*WHAT IS NEEDED:* Would you filter the listing below so that only lines with the word "then" remain?

━━━━━━━━━━━━━━━━━━━━

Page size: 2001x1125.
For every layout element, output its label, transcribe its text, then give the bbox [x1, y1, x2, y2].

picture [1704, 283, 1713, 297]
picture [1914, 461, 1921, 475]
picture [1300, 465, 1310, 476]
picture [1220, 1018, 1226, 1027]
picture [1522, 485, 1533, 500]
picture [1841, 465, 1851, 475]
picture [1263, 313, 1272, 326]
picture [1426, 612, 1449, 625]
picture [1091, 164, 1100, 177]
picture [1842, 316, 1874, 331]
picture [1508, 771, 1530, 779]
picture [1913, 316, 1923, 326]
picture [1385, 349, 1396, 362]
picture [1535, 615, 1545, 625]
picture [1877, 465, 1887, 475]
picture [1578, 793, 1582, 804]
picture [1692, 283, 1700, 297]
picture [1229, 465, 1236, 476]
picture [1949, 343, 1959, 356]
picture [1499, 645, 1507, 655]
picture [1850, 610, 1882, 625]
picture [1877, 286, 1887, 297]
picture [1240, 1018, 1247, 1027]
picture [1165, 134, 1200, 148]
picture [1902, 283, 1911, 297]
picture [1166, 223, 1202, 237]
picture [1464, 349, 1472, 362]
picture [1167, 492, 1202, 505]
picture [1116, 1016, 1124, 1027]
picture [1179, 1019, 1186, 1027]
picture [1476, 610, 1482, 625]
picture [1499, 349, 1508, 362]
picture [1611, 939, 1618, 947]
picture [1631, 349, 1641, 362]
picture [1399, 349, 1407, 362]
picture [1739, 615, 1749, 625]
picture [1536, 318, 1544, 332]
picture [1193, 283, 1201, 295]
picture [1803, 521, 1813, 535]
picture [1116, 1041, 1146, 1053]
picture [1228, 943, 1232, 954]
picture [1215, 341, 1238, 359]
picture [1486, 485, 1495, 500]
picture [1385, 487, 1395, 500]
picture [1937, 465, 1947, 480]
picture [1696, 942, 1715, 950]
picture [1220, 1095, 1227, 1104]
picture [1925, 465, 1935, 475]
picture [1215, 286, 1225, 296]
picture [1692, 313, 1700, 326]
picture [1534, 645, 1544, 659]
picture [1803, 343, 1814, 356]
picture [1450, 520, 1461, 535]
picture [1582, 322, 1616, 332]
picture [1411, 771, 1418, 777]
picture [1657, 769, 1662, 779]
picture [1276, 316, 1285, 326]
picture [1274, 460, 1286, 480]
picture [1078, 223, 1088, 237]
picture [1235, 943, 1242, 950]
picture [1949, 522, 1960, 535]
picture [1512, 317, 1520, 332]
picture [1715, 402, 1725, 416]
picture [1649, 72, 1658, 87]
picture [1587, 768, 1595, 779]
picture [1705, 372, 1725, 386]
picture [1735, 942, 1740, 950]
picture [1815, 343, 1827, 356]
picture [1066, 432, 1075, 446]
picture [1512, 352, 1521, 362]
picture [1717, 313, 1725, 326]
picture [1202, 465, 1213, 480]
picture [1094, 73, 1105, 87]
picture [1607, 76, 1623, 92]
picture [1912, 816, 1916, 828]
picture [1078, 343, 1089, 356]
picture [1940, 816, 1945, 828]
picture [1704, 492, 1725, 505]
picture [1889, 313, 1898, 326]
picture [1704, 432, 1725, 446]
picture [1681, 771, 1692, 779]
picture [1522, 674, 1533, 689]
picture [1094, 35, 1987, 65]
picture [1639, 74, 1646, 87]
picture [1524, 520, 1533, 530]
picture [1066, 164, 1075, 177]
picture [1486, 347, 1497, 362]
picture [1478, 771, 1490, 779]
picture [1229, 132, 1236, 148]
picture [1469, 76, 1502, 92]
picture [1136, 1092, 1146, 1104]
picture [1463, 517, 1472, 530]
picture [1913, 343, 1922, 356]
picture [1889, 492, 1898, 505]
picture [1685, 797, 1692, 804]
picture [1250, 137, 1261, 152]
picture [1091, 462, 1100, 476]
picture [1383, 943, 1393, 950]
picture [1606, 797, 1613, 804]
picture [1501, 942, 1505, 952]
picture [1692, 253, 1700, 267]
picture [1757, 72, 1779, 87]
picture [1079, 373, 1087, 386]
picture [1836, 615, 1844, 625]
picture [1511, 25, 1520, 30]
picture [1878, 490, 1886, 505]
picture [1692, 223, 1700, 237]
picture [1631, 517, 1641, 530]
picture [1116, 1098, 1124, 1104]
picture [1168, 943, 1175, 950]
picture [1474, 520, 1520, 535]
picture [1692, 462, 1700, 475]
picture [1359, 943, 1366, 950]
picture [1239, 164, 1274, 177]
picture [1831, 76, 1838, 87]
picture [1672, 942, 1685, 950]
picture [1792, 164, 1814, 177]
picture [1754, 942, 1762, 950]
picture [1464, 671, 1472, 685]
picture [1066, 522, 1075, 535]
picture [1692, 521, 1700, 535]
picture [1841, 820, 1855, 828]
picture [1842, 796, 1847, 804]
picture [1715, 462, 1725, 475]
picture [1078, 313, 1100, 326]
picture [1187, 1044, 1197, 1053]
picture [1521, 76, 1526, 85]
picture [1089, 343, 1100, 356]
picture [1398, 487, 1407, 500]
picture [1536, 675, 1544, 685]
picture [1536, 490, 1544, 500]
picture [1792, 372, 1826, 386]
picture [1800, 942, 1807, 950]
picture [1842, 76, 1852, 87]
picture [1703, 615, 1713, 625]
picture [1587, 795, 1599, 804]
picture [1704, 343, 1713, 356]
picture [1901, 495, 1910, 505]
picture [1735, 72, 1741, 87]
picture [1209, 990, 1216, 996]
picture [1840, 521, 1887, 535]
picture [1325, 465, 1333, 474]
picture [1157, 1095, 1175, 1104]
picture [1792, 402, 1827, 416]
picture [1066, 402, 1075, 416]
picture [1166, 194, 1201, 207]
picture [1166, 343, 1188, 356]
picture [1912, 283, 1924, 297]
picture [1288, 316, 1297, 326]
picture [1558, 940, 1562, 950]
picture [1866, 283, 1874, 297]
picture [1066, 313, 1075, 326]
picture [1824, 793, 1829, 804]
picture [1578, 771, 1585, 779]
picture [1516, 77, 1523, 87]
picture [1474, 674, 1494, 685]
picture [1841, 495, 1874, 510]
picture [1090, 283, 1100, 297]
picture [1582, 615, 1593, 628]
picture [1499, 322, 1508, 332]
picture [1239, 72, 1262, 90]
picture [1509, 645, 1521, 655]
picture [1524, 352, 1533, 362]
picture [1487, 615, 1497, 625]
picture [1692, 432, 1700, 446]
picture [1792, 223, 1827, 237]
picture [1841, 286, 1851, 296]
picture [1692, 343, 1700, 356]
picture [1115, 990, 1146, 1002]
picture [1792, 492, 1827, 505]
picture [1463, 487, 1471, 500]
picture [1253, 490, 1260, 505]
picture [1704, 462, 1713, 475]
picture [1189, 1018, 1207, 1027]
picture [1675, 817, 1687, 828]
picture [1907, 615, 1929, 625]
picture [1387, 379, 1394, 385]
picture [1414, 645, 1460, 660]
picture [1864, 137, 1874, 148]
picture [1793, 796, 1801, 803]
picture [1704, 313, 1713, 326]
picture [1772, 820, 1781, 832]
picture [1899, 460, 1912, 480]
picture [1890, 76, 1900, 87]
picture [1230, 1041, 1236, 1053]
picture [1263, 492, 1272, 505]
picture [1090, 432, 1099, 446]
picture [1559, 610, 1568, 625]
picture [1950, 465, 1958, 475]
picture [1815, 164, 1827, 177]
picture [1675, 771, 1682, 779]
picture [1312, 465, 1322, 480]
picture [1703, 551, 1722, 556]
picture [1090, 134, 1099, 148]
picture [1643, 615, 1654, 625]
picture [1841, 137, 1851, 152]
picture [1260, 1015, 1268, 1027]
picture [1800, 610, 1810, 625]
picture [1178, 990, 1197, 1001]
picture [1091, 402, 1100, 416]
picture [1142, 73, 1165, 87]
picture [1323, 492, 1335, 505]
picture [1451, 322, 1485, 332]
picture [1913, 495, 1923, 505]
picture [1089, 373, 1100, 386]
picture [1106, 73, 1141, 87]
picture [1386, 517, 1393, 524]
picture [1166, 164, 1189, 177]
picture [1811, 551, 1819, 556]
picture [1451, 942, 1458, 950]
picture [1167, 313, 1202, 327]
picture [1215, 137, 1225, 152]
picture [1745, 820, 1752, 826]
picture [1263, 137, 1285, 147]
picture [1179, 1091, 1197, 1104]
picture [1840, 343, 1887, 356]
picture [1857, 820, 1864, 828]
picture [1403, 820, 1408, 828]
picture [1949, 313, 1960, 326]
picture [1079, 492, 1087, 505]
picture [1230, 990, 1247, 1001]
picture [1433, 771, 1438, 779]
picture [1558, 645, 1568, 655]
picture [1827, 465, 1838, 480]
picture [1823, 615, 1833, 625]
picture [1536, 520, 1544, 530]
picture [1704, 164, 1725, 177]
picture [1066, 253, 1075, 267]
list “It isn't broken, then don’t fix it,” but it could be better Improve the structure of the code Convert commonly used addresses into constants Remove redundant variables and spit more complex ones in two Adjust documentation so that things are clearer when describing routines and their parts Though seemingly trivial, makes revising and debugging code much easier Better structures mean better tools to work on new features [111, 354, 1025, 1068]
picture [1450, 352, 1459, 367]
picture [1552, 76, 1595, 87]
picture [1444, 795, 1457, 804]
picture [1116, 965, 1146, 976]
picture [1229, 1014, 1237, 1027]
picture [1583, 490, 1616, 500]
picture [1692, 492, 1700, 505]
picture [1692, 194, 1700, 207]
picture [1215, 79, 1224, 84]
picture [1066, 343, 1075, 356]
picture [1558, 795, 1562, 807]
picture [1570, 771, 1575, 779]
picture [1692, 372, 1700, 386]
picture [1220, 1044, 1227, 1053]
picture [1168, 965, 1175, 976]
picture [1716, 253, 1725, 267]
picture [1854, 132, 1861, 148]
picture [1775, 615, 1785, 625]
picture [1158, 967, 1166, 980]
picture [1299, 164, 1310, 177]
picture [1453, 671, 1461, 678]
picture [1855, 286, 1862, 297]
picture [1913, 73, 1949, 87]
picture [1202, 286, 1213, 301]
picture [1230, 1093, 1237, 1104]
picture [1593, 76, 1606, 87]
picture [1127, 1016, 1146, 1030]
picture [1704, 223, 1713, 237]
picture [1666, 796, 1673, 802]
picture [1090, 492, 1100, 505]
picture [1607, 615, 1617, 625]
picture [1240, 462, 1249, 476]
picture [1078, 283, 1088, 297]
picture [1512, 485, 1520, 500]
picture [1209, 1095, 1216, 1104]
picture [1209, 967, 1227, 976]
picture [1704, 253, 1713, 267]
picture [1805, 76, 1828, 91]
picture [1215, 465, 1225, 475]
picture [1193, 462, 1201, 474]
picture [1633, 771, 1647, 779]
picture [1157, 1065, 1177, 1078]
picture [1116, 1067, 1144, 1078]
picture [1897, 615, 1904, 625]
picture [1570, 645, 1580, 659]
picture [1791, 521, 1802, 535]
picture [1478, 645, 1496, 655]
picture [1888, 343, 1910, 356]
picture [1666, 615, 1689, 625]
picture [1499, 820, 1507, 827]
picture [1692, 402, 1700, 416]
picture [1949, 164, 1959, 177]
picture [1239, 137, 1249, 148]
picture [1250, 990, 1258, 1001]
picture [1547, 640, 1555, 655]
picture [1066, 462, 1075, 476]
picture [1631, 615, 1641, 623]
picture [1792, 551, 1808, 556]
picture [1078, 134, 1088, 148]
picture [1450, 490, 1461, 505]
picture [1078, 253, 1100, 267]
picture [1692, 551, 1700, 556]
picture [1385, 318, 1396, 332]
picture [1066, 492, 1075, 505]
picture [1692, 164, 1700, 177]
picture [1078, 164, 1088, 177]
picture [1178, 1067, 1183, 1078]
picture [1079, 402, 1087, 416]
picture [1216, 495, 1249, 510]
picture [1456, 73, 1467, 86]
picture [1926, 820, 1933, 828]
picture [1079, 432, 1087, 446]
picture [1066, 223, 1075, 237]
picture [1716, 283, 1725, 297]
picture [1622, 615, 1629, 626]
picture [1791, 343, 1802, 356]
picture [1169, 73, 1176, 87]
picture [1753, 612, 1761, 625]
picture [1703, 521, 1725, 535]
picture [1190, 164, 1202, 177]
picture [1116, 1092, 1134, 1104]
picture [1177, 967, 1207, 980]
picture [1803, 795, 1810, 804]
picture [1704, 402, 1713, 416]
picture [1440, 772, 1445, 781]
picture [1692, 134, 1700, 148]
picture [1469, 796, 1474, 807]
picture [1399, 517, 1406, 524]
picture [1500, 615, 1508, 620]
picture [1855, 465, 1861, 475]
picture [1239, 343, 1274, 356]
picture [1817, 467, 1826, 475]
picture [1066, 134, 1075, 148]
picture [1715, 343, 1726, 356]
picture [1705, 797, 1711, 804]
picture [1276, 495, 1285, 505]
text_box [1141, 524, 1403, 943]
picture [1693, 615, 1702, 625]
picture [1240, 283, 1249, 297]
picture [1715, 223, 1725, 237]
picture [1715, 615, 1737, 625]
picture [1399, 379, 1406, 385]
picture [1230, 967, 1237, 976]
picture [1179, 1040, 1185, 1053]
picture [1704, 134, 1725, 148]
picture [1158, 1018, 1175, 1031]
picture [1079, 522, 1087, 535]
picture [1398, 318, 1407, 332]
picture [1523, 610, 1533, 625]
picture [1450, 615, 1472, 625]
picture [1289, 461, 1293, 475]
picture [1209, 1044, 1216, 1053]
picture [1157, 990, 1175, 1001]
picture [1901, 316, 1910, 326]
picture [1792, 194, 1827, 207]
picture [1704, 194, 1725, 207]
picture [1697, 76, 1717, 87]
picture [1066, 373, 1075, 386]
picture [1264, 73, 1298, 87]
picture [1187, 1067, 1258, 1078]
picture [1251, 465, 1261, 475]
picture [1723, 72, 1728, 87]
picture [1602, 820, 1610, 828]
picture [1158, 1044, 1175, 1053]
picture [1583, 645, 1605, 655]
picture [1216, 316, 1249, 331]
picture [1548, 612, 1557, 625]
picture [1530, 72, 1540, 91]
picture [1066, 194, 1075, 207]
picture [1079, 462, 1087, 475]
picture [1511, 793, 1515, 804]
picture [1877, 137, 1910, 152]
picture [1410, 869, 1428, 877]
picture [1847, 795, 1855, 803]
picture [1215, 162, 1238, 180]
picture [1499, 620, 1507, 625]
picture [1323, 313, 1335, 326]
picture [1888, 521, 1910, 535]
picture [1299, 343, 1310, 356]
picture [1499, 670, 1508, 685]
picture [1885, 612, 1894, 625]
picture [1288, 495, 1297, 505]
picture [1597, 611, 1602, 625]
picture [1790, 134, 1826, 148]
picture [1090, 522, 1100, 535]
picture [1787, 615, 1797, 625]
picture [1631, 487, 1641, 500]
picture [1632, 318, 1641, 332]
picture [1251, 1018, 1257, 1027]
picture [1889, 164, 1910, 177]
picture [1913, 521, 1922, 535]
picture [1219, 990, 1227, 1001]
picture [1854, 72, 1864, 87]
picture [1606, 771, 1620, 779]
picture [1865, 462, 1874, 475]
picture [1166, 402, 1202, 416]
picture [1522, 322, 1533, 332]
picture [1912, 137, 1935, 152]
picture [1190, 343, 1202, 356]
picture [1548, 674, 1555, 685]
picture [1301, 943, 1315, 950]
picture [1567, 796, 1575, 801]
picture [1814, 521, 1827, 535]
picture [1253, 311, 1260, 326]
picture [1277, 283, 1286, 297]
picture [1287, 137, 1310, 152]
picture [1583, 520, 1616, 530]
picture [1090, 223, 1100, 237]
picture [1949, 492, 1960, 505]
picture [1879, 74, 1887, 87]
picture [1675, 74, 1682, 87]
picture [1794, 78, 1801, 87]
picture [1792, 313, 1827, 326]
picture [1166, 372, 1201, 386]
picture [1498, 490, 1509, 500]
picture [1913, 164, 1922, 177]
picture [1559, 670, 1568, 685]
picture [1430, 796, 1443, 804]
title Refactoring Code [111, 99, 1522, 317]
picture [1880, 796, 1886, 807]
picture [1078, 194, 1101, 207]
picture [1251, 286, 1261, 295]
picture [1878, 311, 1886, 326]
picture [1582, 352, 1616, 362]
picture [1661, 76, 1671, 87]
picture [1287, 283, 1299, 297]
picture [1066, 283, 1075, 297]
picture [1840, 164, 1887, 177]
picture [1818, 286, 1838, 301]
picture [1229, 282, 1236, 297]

━━━━━━━━━━━━━━━━━━━━

*REPLY TO THE EXERCISE:*
For every layout element, output its label, transcribe its text, then give the bbox [x1, y1, x2, y2].
list “It isn't broken, then don’t fix it,” but it could be better Improve the structure of the code Convert commonly used addresses into constants Remove redundant variables and spit more complex ones in two Adjust documentation so that things are clearer when describing routines and their parts Though seemingly trivial, makes revising and debugging code much easier Better structures mean better tools to work on new features [111, 354, 1025, 1068]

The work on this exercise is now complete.